======== Dataset
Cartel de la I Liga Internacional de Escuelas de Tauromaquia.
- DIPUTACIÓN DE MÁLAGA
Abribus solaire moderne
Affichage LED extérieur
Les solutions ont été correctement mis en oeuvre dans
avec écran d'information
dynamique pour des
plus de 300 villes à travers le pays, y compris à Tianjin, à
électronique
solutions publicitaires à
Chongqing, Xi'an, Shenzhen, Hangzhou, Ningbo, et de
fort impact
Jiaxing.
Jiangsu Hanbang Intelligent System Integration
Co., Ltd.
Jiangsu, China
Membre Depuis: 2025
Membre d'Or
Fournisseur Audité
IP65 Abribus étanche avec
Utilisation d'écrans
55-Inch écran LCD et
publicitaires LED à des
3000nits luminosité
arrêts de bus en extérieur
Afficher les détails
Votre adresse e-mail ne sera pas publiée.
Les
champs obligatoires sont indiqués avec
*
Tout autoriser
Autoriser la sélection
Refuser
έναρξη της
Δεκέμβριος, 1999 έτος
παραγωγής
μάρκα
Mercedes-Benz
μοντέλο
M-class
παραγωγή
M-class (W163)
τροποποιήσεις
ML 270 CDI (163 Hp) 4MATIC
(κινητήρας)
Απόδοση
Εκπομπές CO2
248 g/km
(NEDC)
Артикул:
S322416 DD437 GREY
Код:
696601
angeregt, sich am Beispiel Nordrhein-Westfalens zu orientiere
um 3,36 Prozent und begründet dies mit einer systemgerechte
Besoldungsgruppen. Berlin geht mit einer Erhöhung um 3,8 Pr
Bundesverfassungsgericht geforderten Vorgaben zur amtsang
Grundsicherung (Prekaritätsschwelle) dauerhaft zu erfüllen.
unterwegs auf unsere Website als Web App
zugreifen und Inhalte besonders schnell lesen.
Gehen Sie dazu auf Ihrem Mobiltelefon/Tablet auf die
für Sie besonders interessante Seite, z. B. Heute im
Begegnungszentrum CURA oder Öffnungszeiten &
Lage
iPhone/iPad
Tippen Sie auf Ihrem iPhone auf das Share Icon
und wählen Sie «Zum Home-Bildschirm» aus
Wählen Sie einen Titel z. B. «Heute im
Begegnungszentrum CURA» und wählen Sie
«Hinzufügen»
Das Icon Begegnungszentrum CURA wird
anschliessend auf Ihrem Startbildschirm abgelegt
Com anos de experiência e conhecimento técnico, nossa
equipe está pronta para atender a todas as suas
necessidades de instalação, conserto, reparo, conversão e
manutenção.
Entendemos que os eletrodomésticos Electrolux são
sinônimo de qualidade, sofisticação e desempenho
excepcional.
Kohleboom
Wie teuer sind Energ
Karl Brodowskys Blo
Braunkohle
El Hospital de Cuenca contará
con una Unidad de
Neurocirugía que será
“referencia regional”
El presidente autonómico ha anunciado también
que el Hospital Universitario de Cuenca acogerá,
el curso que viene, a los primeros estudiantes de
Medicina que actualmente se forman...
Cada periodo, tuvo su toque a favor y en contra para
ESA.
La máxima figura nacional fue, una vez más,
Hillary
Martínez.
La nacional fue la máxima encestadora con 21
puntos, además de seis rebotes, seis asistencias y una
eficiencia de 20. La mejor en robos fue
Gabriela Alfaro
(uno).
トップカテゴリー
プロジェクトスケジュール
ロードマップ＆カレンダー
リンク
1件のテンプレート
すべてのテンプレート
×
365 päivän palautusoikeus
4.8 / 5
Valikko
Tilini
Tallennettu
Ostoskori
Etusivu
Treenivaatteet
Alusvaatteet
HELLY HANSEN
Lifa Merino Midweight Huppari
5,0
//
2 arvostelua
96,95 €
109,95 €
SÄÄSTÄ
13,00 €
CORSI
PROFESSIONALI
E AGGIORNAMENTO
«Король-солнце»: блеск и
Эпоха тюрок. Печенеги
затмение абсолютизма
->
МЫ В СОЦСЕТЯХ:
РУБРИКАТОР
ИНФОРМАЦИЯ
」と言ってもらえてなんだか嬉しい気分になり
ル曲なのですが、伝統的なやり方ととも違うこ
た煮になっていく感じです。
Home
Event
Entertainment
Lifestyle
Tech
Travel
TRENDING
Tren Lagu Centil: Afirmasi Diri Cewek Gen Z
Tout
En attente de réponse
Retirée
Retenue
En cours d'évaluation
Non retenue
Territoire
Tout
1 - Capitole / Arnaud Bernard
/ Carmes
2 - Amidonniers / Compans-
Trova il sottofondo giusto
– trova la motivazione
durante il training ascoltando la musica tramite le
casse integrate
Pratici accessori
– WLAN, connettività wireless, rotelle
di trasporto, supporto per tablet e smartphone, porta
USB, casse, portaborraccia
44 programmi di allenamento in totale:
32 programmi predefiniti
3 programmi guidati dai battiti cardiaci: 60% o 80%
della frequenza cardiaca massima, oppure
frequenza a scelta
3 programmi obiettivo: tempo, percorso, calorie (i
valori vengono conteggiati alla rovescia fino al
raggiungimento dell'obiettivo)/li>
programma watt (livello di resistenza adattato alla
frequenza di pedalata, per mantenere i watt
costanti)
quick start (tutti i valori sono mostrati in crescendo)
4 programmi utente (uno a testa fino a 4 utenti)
================
Please write out every line from all of the rows above, copying each one character for character.

Cartel de la I Liga Internacional de Escuelas de Tauromaquia.
- DIPUTACIÓN DE MÁLAGA
Abribus solaire moderne
Affichage LED extérieur
Les solutions ont été correctement mis en oeuvre dans
avec écran d'information
dynamique pour des
plus de 300 villes à travers le pays, y compris à Tianjin, à
électronique
solutions publicitaires à
Chongqing, Xi'an, Shenzhen, Hangzhou, Ningbo, et de
fort impact
Jiaxing.
Jiangsu Hanbang Intelligent System Integration
Co., Ltd.
Jiangsu, China
Membre Depuis: 2025
Membre d'Or
Fournisseur Audité
IP65 Abribus étanche avec
Utilisation d'écrans
55-Inch écran LCD et
publicitaires LED à des
3000nits luminosité
arrêts de bus en extérieur
Afficher les détails
Votre adresse e-mail ne sera pas publiée.
Les
champs obligatoires sont indiqués avec
*
Tout autoriser
Autoriser la sélection
Refuser
έναρξη της
Δεκέμβριος, 1999 έτος
παραγωγής
μάρκα
Mercedes-Benz
μοντέλο
M-class
παραγωγή
M-class (W163)
τροποποιήσεις
ML 270 CDI (163 Hp) 4MATIC
(κινητήρας)
Απόδοση
Εκπομπές CO2
248 g/km
(NEDC)
Артикул:
S322416 DD437 GREY
Код:
696601
angeregt, sich am Beispiel Nordrhein-Westfalens zu orientiere
um 3,36 Prozent und begründet dies mit einer systemgerechte
Besoldungsgruppen. Berlin geht mit einer Erhöhung um 3,8 Pr
Bundesverfassungsgericht geforderten Vorgaben zur amtsang
Grundsicherung (Prekaritätsschwelle) dauerhaft zu erfüllen.
unterwegs auf unsere Website als Web App
zugreifen und Inhalte besonders schnell lesen.
Gehen Sie dazu auf Ihrem Mobiltelefon/Tablet auf die
für Sie besonders interessante Seite, z. B. Heute im
Begegnungszentrum CURA oder Öffnungszeiten &
Lage
iPhone/iPad
Tippen Sie auf Ihrem iPhone auf das Share Icon
und wählen Sie «Zum Home-Bildschirm» aus
Wählen Sie einen Titel z. B. «Heute im
Begegnungszentrum CURA» und wählen Sie
«Hinzufügen»
Das Icon Begegnungszentrum CURA wird
anschliessend auf Ihrem Startbildschirm abgelegt
Com anos de experiência e conhecimento técnico, nossa
equipe está pronta para atender a todas as suas
necessidades de instalação, conserto, reparo, conversão e
manutenção.
Entendemos que os eletrodomésticos Electrolux são
sinônimo de qualidade, sofisticação e desempenho
excepcional.
Kohleboom
Wie teuer sind Energ
Karl Brodowskys Blo
Braunkohle
El Hospital de Cuenca contará
con una Unidad de
Neurocirugía que será
“referencia regional”
El presidente autonómico ha anunciado también
que el Hospital Universitario de Cuenca acogerá,
el curso que viene, a los primeros estudiantes de
Medicina que actualmente se forman...
Cada periodo, tuvo su toque a favor y en contra para
ESA.
La máxima figura nacional fue, una vez más,
Hillary
Martínez.
La nacional fue la máxima encestadora con 21
puntos, además de seis rebotes, seis asistencias y una
eficiencia de 20. La mejor en robos fue
Gabriela Alfaro
(uno).
トップカテゴリー
プロジェクトスケジュール
ロードマップ＆カレンダー
リンク
1件のテンプレート
すべてのテンプレート
×
365 päivän palautusoikeus
4.8 / 5
Valikko
Tilini
Tallennettu
Ostoskori
Etusivu
Treenivaatteet
Alusvaatteet
HELLY HANSEN
Lifa Merino Midweight Huppari
5,0
//
2 arvostelua
96,95 €
109,95 €
SÄÄSTÄ
13,00 €
CORSI
PROFESSIONALI
E AGGIORNAMENTO
«Король-солнце»: блеск и
Эпоха тюрок. Печенеги
затмение абсолютизма
->
МЫ В СОЦСЕТЯХ:
РУБРИКАТОР
ИНФОРМАЦИЯ
」と言ってもらえてなんだか嬉しい気分になり
ル曲なのですが、伝統的なやり方ととも違うこ
た煮になっていく感じです。
Home
Event
Entertainment
Lifestyle
Tech
Travel
TRENDING
Tren Lagu Centil: Afirmasi Diri Cewek Gen Z
Tout
En attente de réponse
Retirée
Retenue
En cours d'évaluation
Non retenue
Territoire
Tout
1 - Capitole / Arnaud Bernard
/ Carmes
2 - Amidonniers / Compans-
Trova il sottofondo giusto
– trova la motivazione
durante il training ascoltando la musica tramite le
casse integrate
Pratici accessori
– WLAN, connettività wireless, rotelle
di trasporto, supporto per tablet e smartphone, porta
USB, casse, portaborraccia
44 programmi di allenamento in totale:
32 programmi predefiniti
3 programmi guidati dai battiti cardiaci: 60% o 80%
della frequenza cardiaca massima, oppure
frequenza a scelta
3 programmi obiettivo: tempo, percorso, calorie (i
valori vengono conteggiati alla rovescia fino al
raggiungimento dell'obiettivo)/li>
programma watt (livello di resistenza adattato alla
frequenza di pedalata, per mantenere i watt
costanti)
quick start (tutti i valori sono mostrati in crescendo)
4 programmi utente (uno a testa fino a 4 utenti)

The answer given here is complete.